======== EXTRACT

Weevils of all stages found in Christina Lake

Erin Perkins
By Erin Perkins
August 24th, 2012

The Regional District Kootenay Boundary (RDKB) is one step closer to their weevil rearing project.

Late last month a dive team from Enviro Science Incorporated, a company based out of Ohio, spent several days looking for the the Milfoil Weevil in Christina Lake.

Not only did they find the weevil, which is a great way to control the invasive and alien Eurasian Milfoil, they found weevils in all stages of it’s life cycle, which is great news, said RDKB Area C director Grace McGregor.

However, McGregor is cautiously optimistic over the news. While weevils were found, a DNA test is being conducted by the province over the next month to determine if the weevils found are the right kind of weevils, said McGregor.

“It looked good to find different stages of the weevil,” said McGregor. “If we’d only found the odd one it means they’re not breeding. If you find all stages it tells you they are breeding in this lake … And if we introduce more into the lake we’re not introducing something that isn’t already happening here.”

================

DIRECTIONS FOR THIS TASK: Return everything in the Christina Lake weevil article above from "Not only did" down to "director Grace McGregor.", word for word.

======== RECORDED INFORMATION

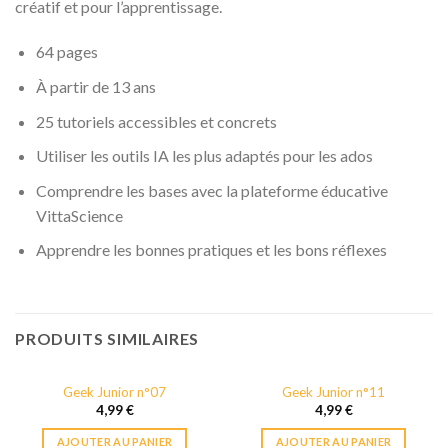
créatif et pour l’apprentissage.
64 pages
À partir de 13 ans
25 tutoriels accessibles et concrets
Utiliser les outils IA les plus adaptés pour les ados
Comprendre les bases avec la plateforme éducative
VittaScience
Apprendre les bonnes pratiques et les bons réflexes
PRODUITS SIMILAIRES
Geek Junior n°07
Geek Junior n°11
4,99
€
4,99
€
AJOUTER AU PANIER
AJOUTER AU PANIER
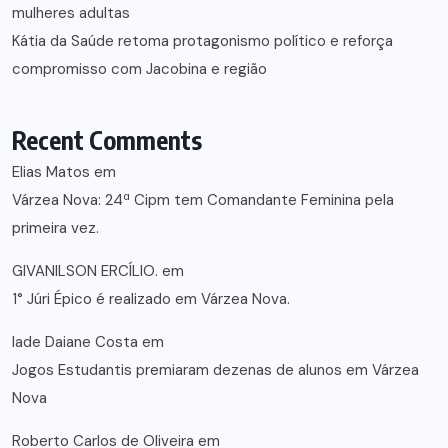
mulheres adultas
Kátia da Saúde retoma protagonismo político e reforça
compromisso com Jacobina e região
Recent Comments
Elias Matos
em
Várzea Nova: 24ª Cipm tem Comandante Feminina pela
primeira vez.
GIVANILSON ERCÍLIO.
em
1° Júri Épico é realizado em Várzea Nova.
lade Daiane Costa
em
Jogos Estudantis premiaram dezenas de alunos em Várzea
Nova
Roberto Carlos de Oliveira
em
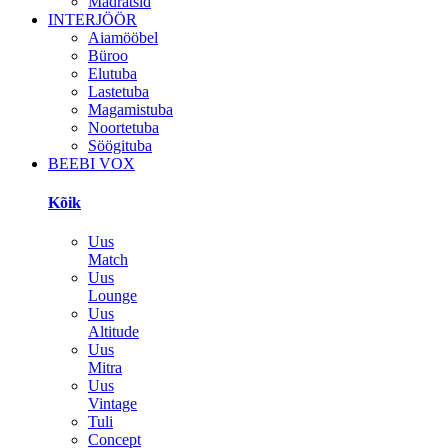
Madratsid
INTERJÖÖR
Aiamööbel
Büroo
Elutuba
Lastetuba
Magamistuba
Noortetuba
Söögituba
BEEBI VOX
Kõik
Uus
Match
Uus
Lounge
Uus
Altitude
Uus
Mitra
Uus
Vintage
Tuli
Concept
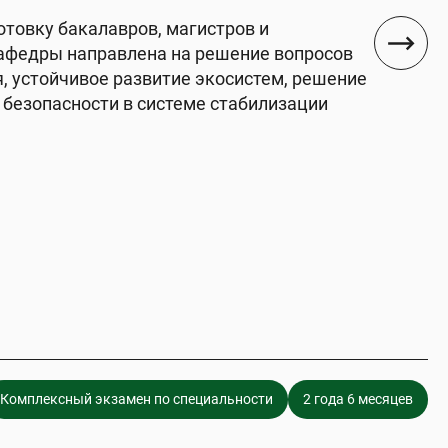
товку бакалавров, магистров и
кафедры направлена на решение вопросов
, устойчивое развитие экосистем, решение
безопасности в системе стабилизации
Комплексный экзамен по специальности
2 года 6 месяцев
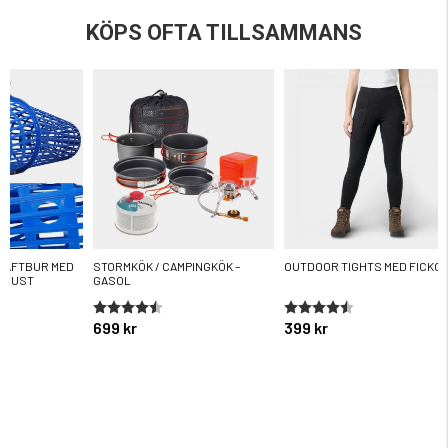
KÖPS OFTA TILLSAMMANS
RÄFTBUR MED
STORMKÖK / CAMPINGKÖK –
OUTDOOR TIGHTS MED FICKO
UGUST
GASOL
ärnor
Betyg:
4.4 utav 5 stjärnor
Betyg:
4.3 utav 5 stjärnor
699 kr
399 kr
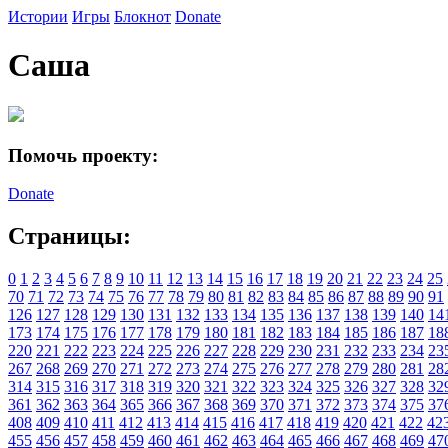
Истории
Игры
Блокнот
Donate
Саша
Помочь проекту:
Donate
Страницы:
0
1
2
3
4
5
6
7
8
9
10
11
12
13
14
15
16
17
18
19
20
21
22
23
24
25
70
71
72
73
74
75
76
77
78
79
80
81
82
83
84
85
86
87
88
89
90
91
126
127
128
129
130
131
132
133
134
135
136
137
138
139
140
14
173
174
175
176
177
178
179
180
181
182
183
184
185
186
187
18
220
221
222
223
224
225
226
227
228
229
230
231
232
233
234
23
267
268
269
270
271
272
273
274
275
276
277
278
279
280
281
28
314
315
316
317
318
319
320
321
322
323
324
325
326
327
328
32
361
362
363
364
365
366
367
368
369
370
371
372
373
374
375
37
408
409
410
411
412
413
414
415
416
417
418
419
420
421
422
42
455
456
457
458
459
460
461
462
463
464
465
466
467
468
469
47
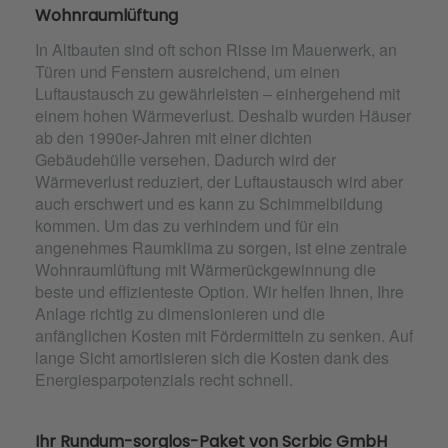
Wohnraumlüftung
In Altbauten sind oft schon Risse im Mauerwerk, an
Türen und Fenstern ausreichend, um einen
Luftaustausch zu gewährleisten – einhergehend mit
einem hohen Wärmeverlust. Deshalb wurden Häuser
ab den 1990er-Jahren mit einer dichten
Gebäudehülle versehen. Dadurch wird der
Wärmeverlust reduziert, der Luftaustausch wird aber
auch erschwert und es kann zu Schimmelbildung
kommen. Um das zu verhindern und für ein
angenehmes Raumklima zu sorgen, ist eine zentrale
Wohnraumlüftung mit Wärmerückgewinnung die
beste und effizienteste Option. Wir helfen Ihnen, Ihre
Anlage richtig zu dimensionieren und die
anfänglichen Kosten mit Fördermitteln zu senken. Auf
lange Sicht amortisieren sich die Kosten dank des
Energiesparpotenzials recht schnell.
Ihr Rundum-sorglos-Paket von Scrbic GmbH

================

RESULT FOR THIS EXERCISE:
Not only did they find the weevil, which is a great way to control the invasive and alien Eurasian Milfoil, they found weevils in all stages of it’s life cycle, which is great news, said RDKB Area C director Grace McGregor.